COVID-19 misinformation sends Ivermectin off the shelves; horse owners worry

3 mins read

An essential medication for horses, Ivermectin, runs short of supply as an increasing number of people are turning into the drug believing it is a treatment for COVID-19.

Veterinarians and ranchers prescribe the said drug to deworm horses but there were sites online promoting it as a treatment for the virus, boosting its sale among people.

The U.S. Food and Drug Administration has already cited reports of hospitalizations among people “self-medicating with ivermectin intended for horses,” encouraging people to drop their wrong belief on the drug.

The administration said that the Ivermectin prescribed to animals is different from the ivermectin tablets used to combat parasitic worm conditions in humans, and formulations made for skin and head lice problems. As compared to those for the animals, ivermectin for humans have “very specific doses”.

The FDA said people who have taken more than the allowed doses of ivermectin suffer from vomiting, diarrhea, nausea, seizures, and dizziness, among others. It can also lead to death.

“It’s liquid gold. You can’t get ivermectin and if you want it, you’ll be on a waiting list that is 600 long,” Skyline Ranch in the Oakland Hills owner Judi Martin said.

More than 40 horses in Martin’s ranch receive the drug twice every year. Horses can have intestinal problems if they are given Ivermectin.

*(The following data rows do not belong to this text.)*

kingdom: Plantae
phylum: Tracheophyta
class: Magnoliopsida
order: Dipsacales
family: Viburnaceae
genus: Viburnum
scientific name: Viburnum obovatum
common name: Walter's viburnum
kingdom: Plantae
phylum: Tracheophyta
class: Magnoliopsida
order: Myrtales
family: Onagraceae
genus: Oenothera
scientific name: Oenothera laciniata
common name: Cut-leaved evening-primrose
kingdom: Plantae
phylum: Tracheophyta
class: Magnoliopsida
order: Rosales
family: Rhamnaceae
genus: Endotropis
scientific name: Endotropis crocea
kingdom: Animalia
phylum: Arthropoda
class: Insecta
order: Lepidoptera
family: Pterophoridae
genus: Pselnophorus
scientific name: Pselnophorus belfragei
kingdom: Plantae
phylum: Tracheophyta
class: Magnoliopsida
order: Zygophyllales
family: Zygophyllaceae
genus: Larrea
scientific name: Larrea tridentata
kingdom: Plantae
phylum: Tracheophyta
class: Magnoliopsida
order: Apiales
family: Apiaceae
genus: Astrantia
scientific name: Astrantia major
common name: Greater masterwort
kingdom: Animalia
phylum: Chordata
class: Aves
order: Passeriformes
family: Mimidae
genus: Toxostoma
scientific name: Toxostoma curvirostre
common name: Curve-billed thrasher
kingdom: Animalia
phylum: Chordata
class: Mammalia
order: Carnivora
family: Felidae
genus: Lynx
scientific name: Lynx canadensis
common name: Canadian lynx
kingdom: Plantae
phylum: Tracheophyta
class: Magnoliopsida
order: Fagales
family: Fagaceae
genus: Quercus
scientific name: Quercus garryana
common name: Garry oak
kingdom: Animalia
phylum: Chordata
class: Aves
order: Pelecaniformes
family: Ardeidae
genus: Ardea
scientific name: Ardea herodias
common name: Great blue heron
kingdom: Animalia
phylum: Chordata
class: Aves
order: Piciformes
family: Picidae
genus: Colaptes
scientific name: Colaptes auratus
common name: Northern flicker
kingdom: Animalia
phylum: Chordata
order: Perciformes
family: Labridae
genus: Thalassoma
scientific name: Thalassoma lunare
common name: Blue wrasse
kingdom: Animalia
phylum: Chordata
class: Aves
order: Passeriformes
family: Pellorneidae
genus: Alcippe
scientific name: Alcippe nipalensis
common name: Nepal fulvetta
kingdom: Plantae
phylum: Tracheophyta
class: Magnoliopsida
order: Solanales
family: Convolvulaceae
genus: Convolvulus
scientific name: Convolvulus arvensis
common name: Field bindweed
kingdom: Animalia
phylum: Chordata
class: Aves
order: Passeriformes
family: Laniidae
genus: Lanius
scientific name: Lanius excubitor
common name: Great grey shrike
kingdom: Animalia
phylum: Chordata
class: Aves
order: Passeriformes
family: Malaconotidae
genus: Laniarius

“They’ll lose weight. Their hair coat will grow rough. They will lose energy,” she said.

The owner noted the shortage of the drug this year given the wrong information spreading online about how it can be the solution to COVID-19.

“My brother in December told me he was taking it for COVID and he suggested I start taking it for COVID,” she said, noting how the misinformation hits their household.

The said practice also alarms professor Lewis Nelson of Rutgers University, and said: “There’s no foundation to believe this medication would work and the science supporting it is very biased and poorly done.”

The professor is concern that humans will take in huge ivermectin doses formulated for animals. “It can cause altered mental status. It can cause seizures,” he said, as reported by NBC Bay Area.

“I’m concerned for people more than for horses. I think there might be some people experiencing side effects and getting sick from this,” Martin, meanwhile, added.